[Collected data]
* * * * * * *
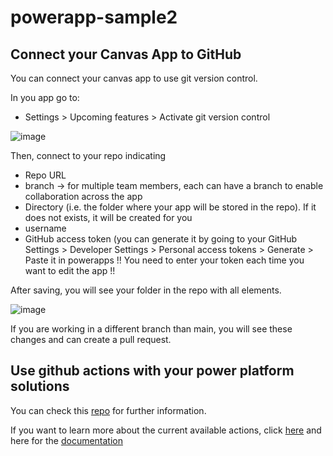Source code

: # powerapp-sample2

## Connect your Canvas App to GitHub

You can connect your canvas app to use git version control.

In you app go to:

 - Settings > Upcoming features > Activate git version control
 
 ![image](https://user-images.githubusercontent.com/122024492/210783971-e60ab580-3643-4199-b332-d14c9a954171.png)

 
 Then, connect to your repo indicating
 - Repo URL
 - branch -> for multiple team members, each can have a branch to enable collaboration across the app
 - Directory (i.e. the folder where your app will be stored in the repo). If it does not exists, it will be created for you
 - username
 - GitHub access token (you can generate it by going to your GitHub Settings > Developer Settings > Personal access tokens > Generate  > Paste it in powerapps 
 !! You need to enter your token each time you want to edit the app !! 
 
 
 
After saving, you will see your folder in the repo with all elements.

![image](https://user-images.githubusercontent.com/122024492/210783919-33ccd3c2-6f84-40fc-8007-61ecf7d11ac8.png)

If you are working in a different branch than main, you will see these changes and can create a pull request.



## Use github actions with your power platform solutions

You can check this [repo](https://github.com/microsoft/powerplatform-actions-lab) for further information.

If you want to learn more about the current available actions, click [here](https://github.com/microsoft/powerplatform-actions) and here for the [documentation](https://learn.microsoft.com/en-us/power-platform/alm/devops-github-actions)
* * * * * * *
Task brief →
Pictures in the records above are to be left out of an otherwise exact copy.

Response to this task →
Source code

: # powerapp-sample2

## Connect your Canvas App to GitHub

You can connect your canvas app to use git version control.

In you app go to:

 - Settings > Upcoming features > Activate git version control
 
 ![image](https://user-images.githubusercontent.com/122024492/210783971-e60ab580-3643-4199-b332-d14c9a954171.png)

 
 Then, connect to your repo indicating
 - Repo URL
 - branch -> for multiple team members, each can have a branch to enable collaboration across the app
 - Directory (i.e. the folder where your app will be stored in the repo). If it does not exists, it will be created for you
 - username
 - GitHub access token (you can generate it by going to your GitHub Settings > Developer Settings > Personal access tokens > Generate  > Paste it in powerapps 
 !! You need to enter your token each time you want to edit the app !! 
 
 
 
After saving, you will see your folder in the repo with all elements.

![image](https://user-images.githubusercontent.com/122024492/210783919-33ccd3c2-6f84-40fc-8007-61ecf7d11ac8.png)

If you are working in a different branch than main, you will see these changes and can create a pull request.



## Use github actions with your power platform solutions

You can check this [repo](https://github.com/microsoft/powerplatform-actions-lab) for further information.

If you want to learn more about the current available actions, click [here](https://github.com/microsoft/powerplatform-actions) and here for the [documentation](https://learn.microsoft.com/en-us/power-platform/alm/devops-github-actions)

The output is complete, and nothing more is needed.